In Neel’s second scenario, there is a tendency to become slightly more insulin-resistant than would normally be the case when confronted with a given amount of insulin in the circulation. So even an appropriate insulin response to the waves of blood sugar that appear during meals will result in insulin resistance, and that in turn requires a ratcheting up of the insulin response. Once again, the result is the vicious cycle.

Neel’s third scenario is slightly more complicated, but there’s evidence to suggest that this one comes closest to reality. Here an appropriate amount of insulin is secreted in response to the “excessive glucose pulses” of a modern meal, and the response of the muscle cells to the insulin is also appropriate. The defect is in the relative sensitivity of muscle and fat cells to the insulin. The muscle cells become insulin-resistant in response to the “repeated high levels of insulinemia that result from excessive ingestion of highly refined carbohydrates and/or over-alimentation,” but the fat cells fail to compensate. They remain stubbornly sensitive to insulin. So, as Neel explained, the fat tissue accumulates more and more fat, but “mobilization of stored fat would be inhibited.” Now the accumulation of fat in the adipose tissue drives the vicious cycle.

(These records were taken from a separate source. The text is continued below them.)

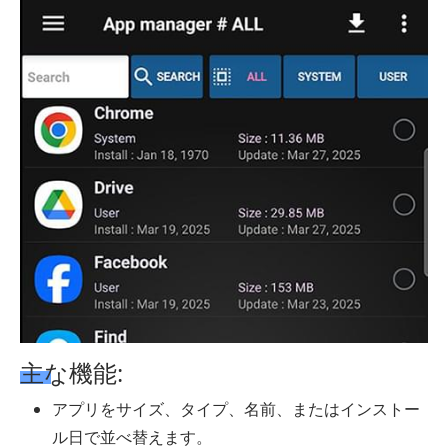
主な機能:
アプリをサイズ、タイプ、名前、またはインストー
ル日で並べ替えます。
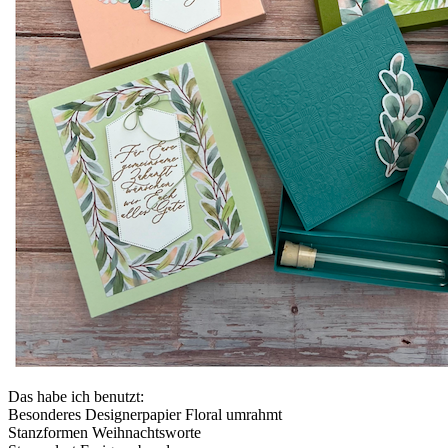
Das habe ich benutzt:
Besonderes Designerpapier Floral umrahmt
Stanzformen Weihnachtsworte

This scenario is the most difficult to sort out clinically, because when these investigators measure insulin resistance in humans they invariably do so on a whole-body level, which is all the existing technology allows. Any disparities between the responsiveness of fat and muscle tissue to insulin cannot be measured. This is critical, because for the past thirty-five years the American Diabetes Association has recommended that diabetics eat a diet relatively rich in carbohydrates based on the notion that this makes them more sensitive to insulin, at least temporarily, so the diet appears to ameliorate the diabetes. This effect was initially reported in 1971, by the University of Washington endocrinologists Edwin Bierman and John Brunzell,*119 who then waged a lengthy and successful campaign to persuade the American Diabetes Association to recommend that diabetics eat more carbohydrates rather than less. If Neel’s third scenario is correct, however, a likely explanation for why carbohydrate-rich diets appear to facilitate blood-sugar control after meals is that they increase the insulin sensitivity of the fat cells specifically, while the muscle tissue remains insulin-resistant.